Numerical investigation of influence of cross-sectional dimensions of flow channels on PEM fuel cell performance

Proton exchange membrane fuel cell (PEMFC) has acquired increasing importance because of operating at higher efficiency and producing environmentally friendly power at low temperatures over the past decade. Flow channel as a vital part of PEMFC plays a critical role for augmenting the performance of PEMFC. In this paper, a single phase, 3-D model is generated to examine impact of the channel cross-section geometry on the cell performance. 15 different simulation cases were gained by altering the flow channel width and depth from 0.2 to 1.6 mm for the fixed depth and width of 1 mm, respectively. In the base case, the channel dimensions are 1.0 mm width and depth.
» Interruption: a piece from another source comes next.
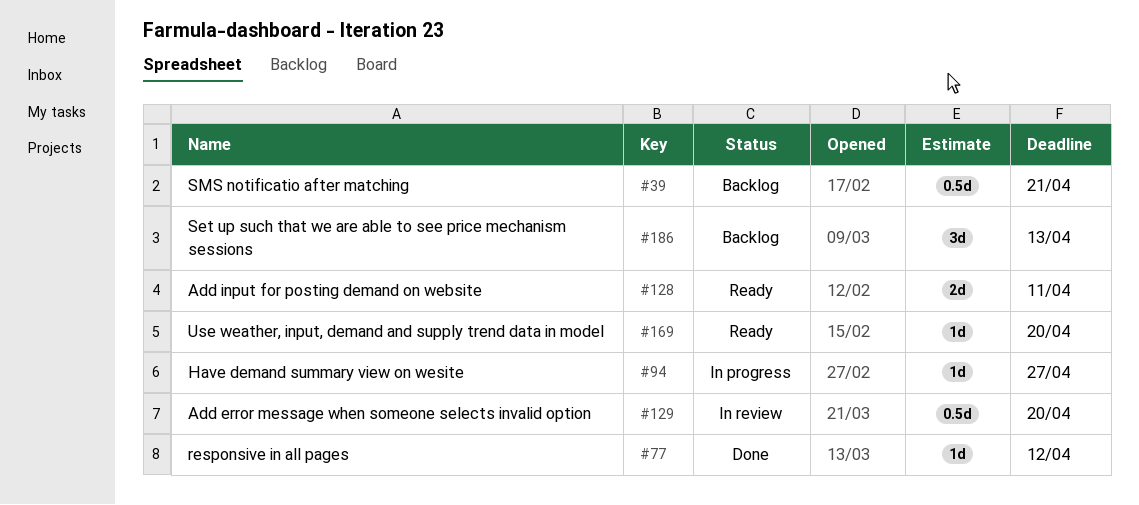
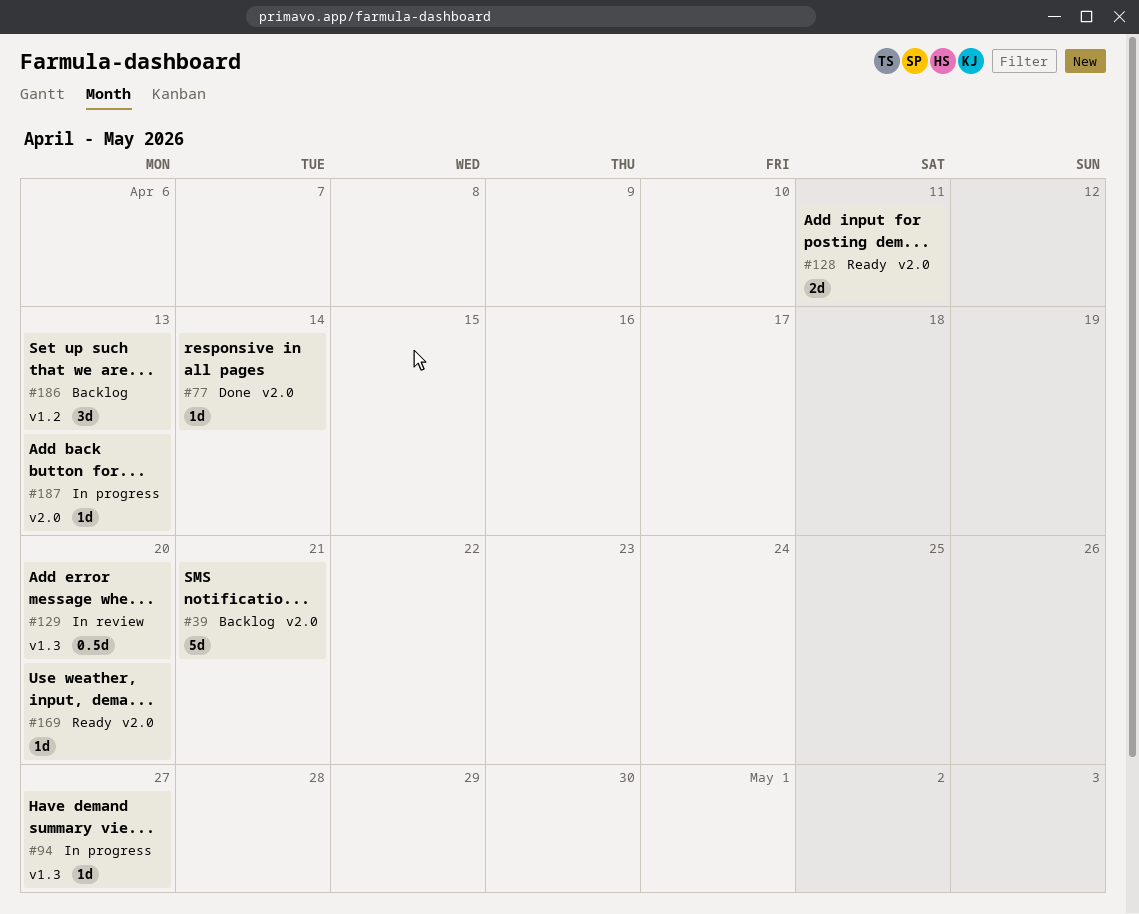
#39, estimate: 0.5d -> 5d
#77, due: Apr 12 -> Apr 14
#187: none -> present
The results revealed that decreasing depth and width of the channel enhanced the current density thanks to increasing gas velocity in the flow channels of the anode and cathode at the expense of increased pressure drop. The cases having the channel cross-sectional dimensions of 0.2 x 0.1 mm and 0.1 x 0.2 mm (channel width x depth) enhanced the current density about 57% and 45% at 0.4 V compared to the base case. Besides, oxygen consumption and water production in the cathode side are also remarkably increased in these cases. However, the channel cross-sectional size of 0.8 x 1 mm case which increases the current density 2.5% at 0.4 V in comparison with the base case can be best option by taking into consideration pressure drop into the flow channels.